Subject: Re: [boost] [OT] Open Source Forking and Boost (was Re: [SQL-Connectivity] Is Boost interested in CppDB?)
From: Dean Michael Berris (mikhailberis_at_[hidden])
Date: 2010-12-15 07:13:29
On Wed, Dec 15, 2010 at 7:45 PM, Mateusz Loskot <mateusz_at_[hidden]> wrote:
> On 15/12/10 02:20, Dean Michael Berris wrote:
>> On Wed, Dec 15, 2010 at 7:35 AM, Mateusz Loskot<mateusz_at_[hidden]>
>>> Hi, I will only refer to complain on the slow SOCI release
>>> schedule. So, instead of deciding to join an existing project,
>>> which N.B. you have used with some degree of success, and help to
>>> speed its release process, help with fixing bugs and propose to
>>> add features you are missing, you decide to fork it, tweak it and
>>> release it.
>> I'm not sure but is CppDB a fork of SOCI?
> It is not a direct fork of code.
> I believe I explained it in my reply to Artyom's post.
Yep, read that too. I just wanted to check if my understanding of
"fork" was correct.
>>> This is not how FOSS works to make a project healthy and
>>> sustainale in long term. Your observable disappointment about
>>> software here makes me asking, what's next? Boost libraries
>> Well... actually... forks are a valid means of diversification in
>> FOSS projects.
> Technically and formally valid, but not necessarily valid in terms of
> sustainability. Thinking in terms of r/K selection theory, which one
> would be better for FOSS (assuming no funds).

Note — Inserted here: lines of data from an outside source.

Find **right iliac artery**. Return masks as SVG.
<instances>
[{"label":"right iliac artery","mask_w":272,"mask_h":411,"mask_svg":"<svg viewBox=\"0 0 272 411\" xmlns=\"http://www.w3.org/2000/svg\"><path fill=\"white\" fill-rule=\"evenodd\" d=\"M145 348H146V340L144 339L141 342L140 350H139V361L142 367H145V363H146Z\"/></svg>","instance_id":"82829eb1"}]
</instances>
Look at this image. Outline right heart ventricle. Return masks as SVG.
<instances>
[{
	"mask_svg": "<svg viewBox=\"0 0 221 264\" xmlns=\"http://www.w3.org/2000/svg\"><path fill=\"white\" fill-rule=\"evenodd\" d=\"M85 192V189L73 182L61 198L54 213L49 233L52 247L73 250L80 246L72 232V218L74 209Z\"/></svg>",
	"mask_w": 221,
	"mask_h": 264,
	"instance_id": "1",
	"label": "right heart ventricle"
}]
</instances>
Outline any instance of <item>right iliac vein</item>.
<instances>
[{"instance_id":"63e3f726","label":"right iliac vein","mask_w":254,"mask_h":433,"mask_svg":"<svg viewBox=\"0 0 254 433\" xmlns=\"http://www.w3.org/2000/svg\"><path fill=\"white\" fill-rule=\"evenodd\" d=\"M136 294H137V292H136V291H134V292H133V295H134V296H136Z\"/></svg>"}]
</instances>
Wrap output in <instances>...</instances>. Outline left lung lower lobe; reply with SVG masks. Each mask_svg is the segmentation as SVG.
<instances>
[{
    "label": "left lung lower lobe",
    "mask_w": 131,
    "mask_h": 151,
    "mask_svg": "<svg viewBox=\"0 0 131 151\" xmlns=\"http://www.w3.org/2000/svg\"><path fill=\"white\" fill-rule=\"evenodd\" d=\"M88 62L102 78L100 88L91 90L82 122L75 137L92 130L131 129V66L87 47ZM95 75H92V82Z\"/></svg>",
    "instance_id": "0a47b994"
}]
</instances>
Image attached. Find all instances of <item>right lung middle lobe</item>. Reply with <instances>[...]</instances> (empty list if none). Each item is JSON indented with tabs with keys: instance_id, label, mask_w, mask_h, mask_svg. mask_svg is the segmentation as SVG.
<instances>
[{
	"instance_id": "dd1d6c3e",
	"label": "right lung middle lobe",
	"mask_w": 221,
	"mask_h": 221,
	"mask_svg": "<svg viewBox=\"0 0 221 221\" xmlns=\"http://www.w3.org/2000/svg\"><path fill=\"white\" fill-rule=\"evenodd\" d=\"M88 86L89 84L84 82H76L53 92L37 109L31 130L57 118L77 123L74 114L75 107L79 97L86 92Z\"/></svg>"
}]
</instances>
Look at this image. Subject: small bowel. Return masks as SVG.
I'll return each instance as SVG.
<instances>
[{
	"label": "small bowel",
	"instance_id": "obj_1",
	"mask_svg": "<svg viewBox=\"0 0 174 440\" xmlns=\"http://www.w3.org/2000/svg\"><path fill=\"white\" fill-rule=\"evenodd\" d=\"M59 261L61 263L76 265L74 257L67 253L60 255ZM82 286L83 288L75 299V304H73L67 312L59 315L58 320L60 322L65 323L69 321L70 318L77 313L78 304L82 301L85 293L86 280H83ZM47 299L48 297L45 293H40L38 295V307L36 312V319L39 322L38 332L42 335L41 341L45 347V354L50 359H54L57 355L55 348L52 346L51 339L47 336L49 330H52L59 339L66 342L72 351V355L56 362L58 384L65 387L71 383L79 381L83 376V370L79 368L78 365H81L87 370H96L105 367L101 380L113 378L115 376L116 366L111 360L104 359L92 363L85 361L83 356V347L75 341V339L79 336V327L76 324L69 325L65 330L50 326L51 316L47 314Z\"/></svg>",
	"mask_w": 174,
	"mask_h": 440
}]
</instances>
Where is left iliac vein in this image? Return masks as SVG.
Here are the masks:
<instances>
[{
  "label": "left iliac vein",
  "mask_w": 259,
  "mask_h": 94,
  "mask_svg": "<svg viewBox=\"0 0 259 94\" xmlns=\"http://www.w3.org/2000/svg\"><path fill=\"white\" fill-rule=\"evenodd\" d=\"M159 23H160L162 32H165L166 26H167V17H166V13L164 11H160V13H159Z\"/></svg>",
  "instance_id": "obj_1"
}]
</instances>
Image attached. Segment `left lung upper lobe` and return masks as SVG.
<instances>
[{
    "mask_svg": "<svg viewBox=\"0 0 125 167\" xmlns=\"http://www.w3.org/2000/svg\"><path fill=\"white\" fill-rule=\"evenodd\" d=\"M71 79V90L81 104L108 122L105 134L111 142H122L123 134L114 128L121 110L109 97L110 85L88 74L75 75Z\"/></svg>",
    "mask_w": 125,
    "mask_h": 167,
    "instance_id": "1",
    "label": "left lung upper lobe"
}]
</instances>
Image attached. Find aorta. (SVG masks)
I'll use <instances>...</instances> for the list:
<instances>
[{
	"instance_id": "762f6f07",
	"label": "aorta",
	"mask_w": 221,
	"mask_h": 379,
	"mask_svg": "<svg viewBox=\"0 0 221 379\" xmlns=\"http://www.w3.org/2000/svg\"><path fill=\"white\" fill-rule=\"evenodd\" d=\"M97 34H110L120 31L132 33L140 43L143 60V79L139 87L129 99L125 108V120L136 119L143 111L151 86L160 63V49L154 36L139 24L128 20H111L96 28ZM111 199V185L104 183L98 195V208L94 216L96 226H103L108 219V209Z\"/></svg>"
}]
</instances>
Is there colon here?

Here's the thing though, if the fork succeeds, it eventually becomes
the "main" project. This has already happened with MariaDB and MySQL,
Firefox and Mozilla, X11 and X.org, etc. -- there's no "sacredness of
the root" when it comes to FOSS, and I think that's a good thing. This
means, if the original project wasn't going according to a number of
contributor's (or community members') liking, then forking is always
The reason most forks exist is that the original approach is not
sustainable. Sustainability in the sense that original design/process
decisions were deemed wrong by some people and that they think it's
better to either do it over or gut the software/project and bring it
to a new direction than trying to fix the original. This is where the
concept of a non-sacred source makes sense -- think how CMUCL got
forked into many various CL implementations and how each one has
Also, sometimes, having just one project isn't also sustainable --
which is why forks make sense for a means of diversification and
>> About Boost Libraries being forked, I don't think that's inherently a
>> bad idea -- especially since there's already a number of Boost
>> libraries that seem "unmaintained".
> Forking never solves maintenance problems, but introduces new ones.
The fact that something is unmaintained and that people other than the
original maintainers want to maintain a fork of it, I don't see how it
introduces a new maintenance problem. The fork might be more actively
maintained by the people that forked the original project, or the new
project allows more contributors to get involved, or offers a better
means of iterating/innovating than the original project... in that
situation the non-maintenance project is actually solved by allowing
others to maintain it outside the original project.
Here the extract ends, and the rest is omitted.